In gold’s favour is the fact that there is strong demand for the yellow metal in China, India and Japan. However the improving US economy and the ‘tapering’ – and eventual ceasing – of the Fed’s asset-buying program, may take away one of the major reasons for owning gold. Danske Bank expects the gold price in 2014 to average US$1203 an ounce for gold – significantly lower than the current price of US$1261.80.

For Australian gold stocks, the hammering over the last year has pushed many into bargain-basement territory: the country’s largest producer, Newcrest, has had a horror few years, but sits 7.5% below the analysts’ consensus target price. Evolution Mining (EVN) is 30% below target, Northern Star Resources (NST) has 24% upside to make up, while St. Barbara (SBM) and Regis Resources (RRL) show consensus upside of 16% and 24% respectively. Some of the ASX-listed offshore producers show more mouth-watering projected upside: Perseus Mining (PRU), which mines in Ghana, shows 64% upside, Mineral Deposits (MDL), which mines in Senegal, has 82% to make up, while Brazil/Ghana producer Troy Resources (TRY) is trading at less than half its analysts’ consensus target price.

Source: Yahoo

Oil

Despite repeatedly receiving a new set of alarming Middle East headlines to bolster it, crude oil did not have a great year in 2013, with West Texas Intermediate (WTI) rising by 2% in US dollars and Brent, the North Sea benchmark, losing 5% over the year.

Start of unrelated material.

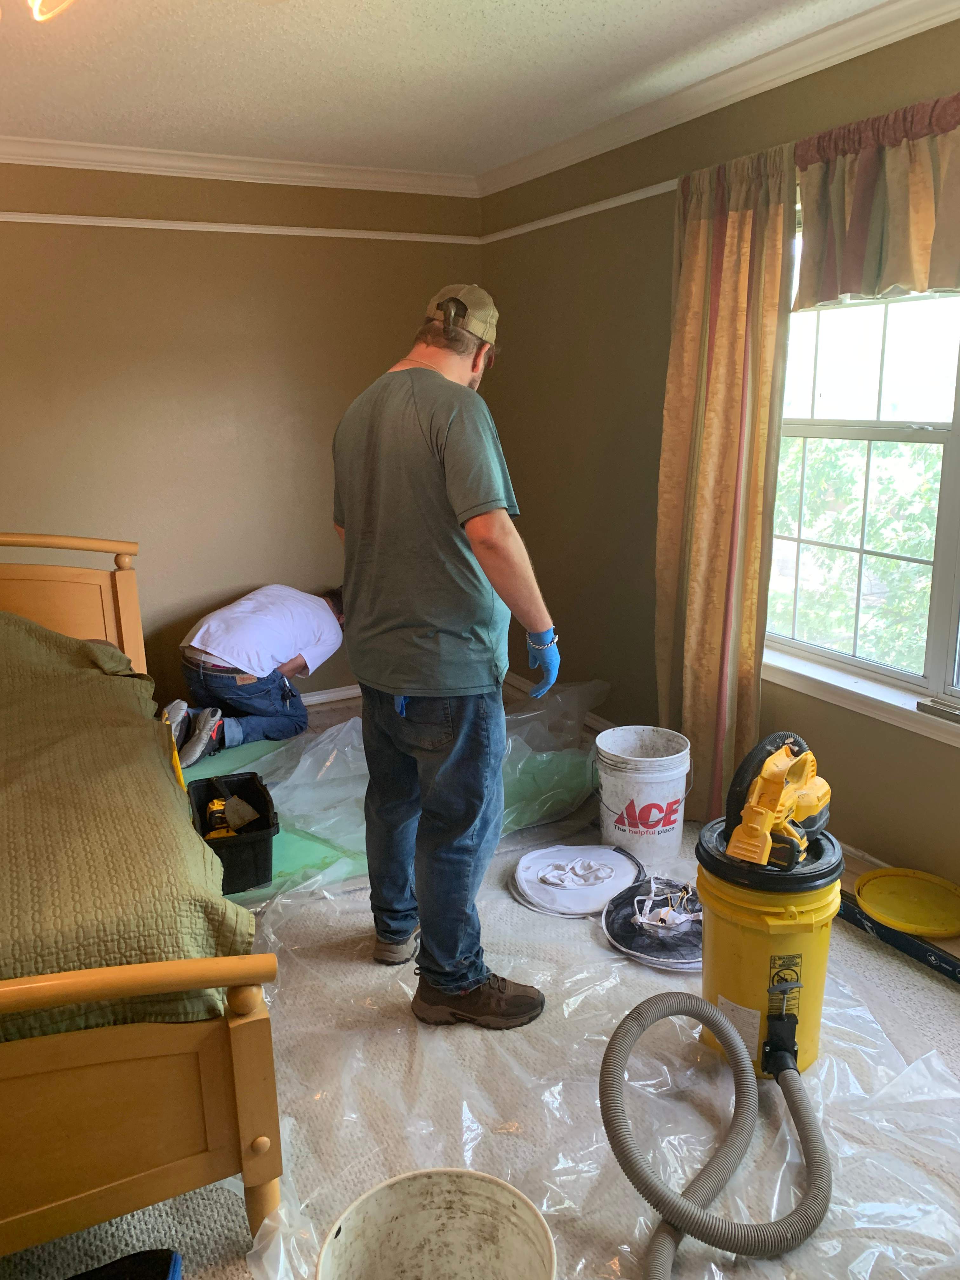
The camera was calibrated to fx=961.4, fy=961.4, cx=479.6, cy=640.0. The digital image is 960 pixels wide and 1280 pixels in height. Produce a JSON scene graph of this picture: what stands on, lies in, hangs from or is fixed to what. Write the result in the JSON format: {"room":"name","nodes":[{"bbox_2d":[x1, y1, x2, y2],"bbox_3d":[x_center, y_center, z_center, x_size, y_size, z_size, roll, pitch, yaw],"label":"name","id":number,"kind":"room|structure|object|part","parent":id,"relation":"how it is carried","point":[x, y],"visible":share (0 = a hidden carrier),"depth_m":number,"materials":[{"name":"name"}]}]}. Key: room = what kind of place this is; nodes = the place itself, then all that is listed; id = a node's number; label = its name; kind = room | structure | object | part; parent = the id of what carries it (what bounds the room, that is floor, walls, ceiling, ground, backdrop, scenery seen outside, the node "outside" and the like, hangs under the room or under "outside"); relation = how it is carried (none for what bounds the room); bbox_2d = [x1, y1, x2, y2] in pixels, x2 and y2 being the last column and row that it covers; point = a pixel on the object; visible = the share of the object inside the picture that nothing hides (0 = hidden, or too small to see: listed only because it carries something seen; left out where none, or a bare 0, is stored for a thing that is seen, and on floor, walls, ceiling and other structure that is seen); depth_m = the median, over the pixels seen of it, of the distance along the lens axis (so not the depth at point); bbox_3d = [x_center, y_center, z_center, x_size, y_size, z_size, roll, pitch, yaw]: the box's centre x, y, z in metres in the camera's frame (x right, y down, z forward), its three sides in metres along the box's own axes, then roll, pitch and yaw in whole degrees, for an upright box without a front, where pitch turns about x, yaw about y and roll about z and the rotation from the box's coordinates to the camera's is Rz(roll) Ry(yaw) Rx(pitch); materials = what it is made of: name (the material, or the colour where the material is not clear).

WTI has traded around US$100 a barrel for three years as weak demand has been offset by the old standby of Middle East (and African) turmoil. But a lessening in some of that turmoil is widely expected to be bad for the oil price in 2014, as Libyan shipments recover from near-collapse in 2013 and Iranian oil returns to the global market after the nuclear sanctions deal.

Further boosting supply is the continuing US shale revolution: Deutsche Bank expects US shale to add one million barrels a day to global supply for the third year in a row. If Chinese manufacturing and economic growth data were to disappoint throughout the year, the oil price would come under pressure.

In the liquefied natural gas (LNG) export market, spot prices peaked at $19.40 in 2013, as LNG replaced nuclear energy as Japan’s main source of power, following the meltdown at Tokyo Electric Power Company’s Fukushima plant in March 2011. Australia is increasing gas output, as are US producers, where shale extraction is driving a production boom. This increase in supply is likely to put LNG prices under pressure, particularly if Japan starts to re-boot its reactors.

Among the Australian petroleum majors, Woodside Petroleum (WPL) is trading close (1.8% lower) to its analysts’ consensus target price, with Santos (STO) and OilSearch (OSH) appearing to offer better value, at discounts of 12.6% and 15% respectively. But Woodside’s FY14 forecast yield of 6.04% outstrips Santos’ yield of 2.3% and OilSearch’s yield of 0.6%.

Source: Yahoo

Important: This content has been prepared without taking account of the objectives, financial situation or needs of any particular individual. It does not constitute formal advice. Consider the appropriateness of the information in regards to your circumstances.